Task instructions:
• a. From the DiskStat page below, extract the stretch from "I called it" through "hack the code)".
• b. Shorten the paragraph beginning "Graphs of iostat output" on the DiskStat page below to a single sentence that keeps its main facts.

Extract to read:
****************************************

DiskStat
Author | Vernon Everett |
---|---|
Compatibility | Tested on Solaris 10 |
Requirements | Nothing special |
Download | None |
Last Update | 2010-09-21 |
Description
Graphs of iostat output designed to appear on the trends page. Really useful to see what disks are being hit hard, and getting an idea of where your bottlenecks are.
I called it diskstat, instead of iostat, for two reasons.
1. There was already an iostat graph definition, and I had no idea what it was for
2. Since it appears in the trends, it really makes no difference what it's called.
By default, it ignores NFS disks, but you can change that with the following in the appropriate section of clientlocal.cfg (or just hack the code)

****************************************

Data segment:
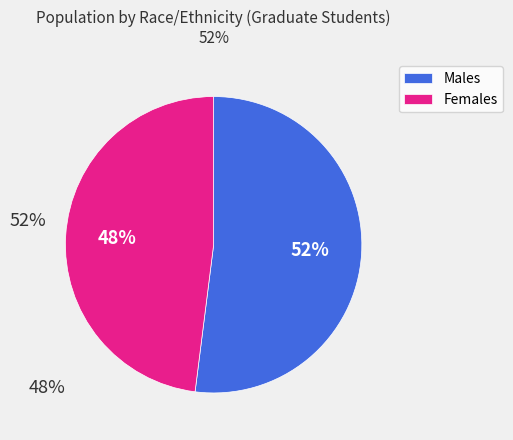

The Females slice represents 36% of the pie. True or false?

False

****************************************

Solutions per task:
• a.
I called it diskstat, instead of iostat, for two reasons.
1. There was already an iostat graph definition, and I had no idea what it was for
2. Since it appears in the trends, it really makes no difference what it's called.
By default, it ignores NFS disks, but you can change that with the following in the appropriate section of clientlocal.cfg (or just hack the code)

• b. DiskStat graphs iostat output on the trends page, showing which disks are under heavy load and where bottlenecks lie.